The Securities and Exchange Board of India (Sebi) has stepped up supervision
to check fund diversion.
The regulator on Monday outlined the criteria for annual inspection of stockbrokers
of clearing corporations. The move is part of Sebi’s efforts to move towards a risk-based model of supervision
of all stockbrokers.
According to Sebi, the top 25 stockbrokers
in terms of investor complaints and arbitration cases filed by investors would face inspection, irrespective of whether they have been inspected earlier or not. Those with adverse observations in the internal audit reports on high-risk issues such as wrong reporting of margins, transfer of trades, pledging of client securities and dealing with unregistered intermediaries would also be inspected.

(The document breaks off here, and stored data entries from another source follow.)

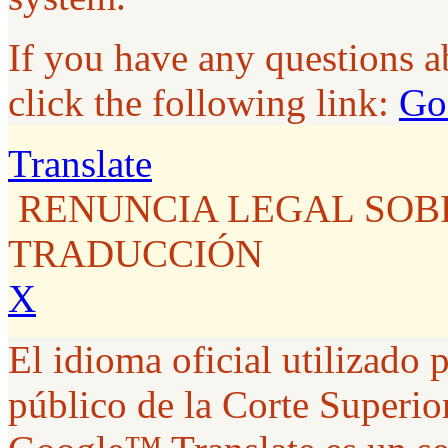
If you have any questions 
click the following link:
Go
Translate
RENUNCIA LEGAL SOB
TRADUCCIÓN
X
El idioma oficial utilizado p
público de la Corte Superior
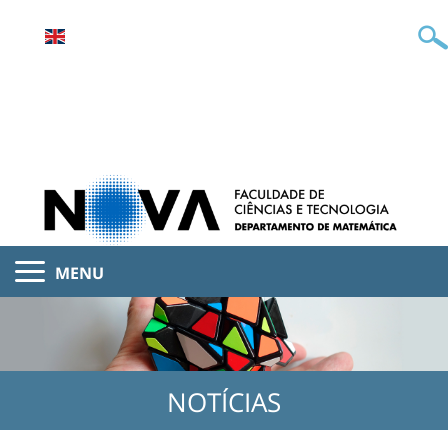
MENU
NOTÍCIAS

“Clearing activity undertaken by stockbrokers
for other stockbrokers
shall be inspected by clearing corporations. Other activities of stockbrokers
shall be inspected by stock exchanges. If stock exchanges and clearing corporations so desire, they can conduct joint inspections of stockbrokers,” Sebi
said in a circular on Monday.
Inspection of stockbrokers
can be done on a random basis. Those not falling understated criteria would be examined at least once in three years, Sebi
These apart, the regulator has asked exchanges to frame an internal policy for selection of stockbrokers
for inspection based on inputs/alerts from risk-based supervision.
Besides, subsidiaries of regional stock exchanges would also have to face inspection every year.